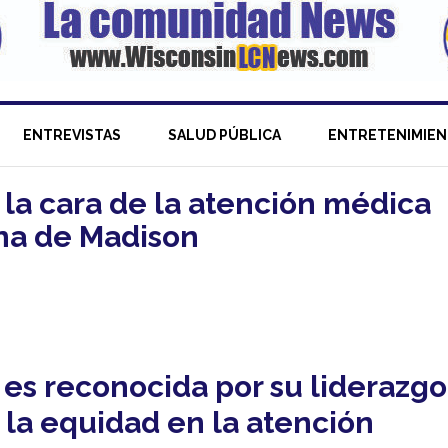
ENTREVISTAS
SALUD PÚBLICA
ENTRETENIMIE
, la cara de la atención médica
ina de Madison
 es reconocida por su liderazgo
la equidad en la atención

****************

#### Problem details
Report how many lines of the preceding records include "atención". Output the number only.

#### Written reply
2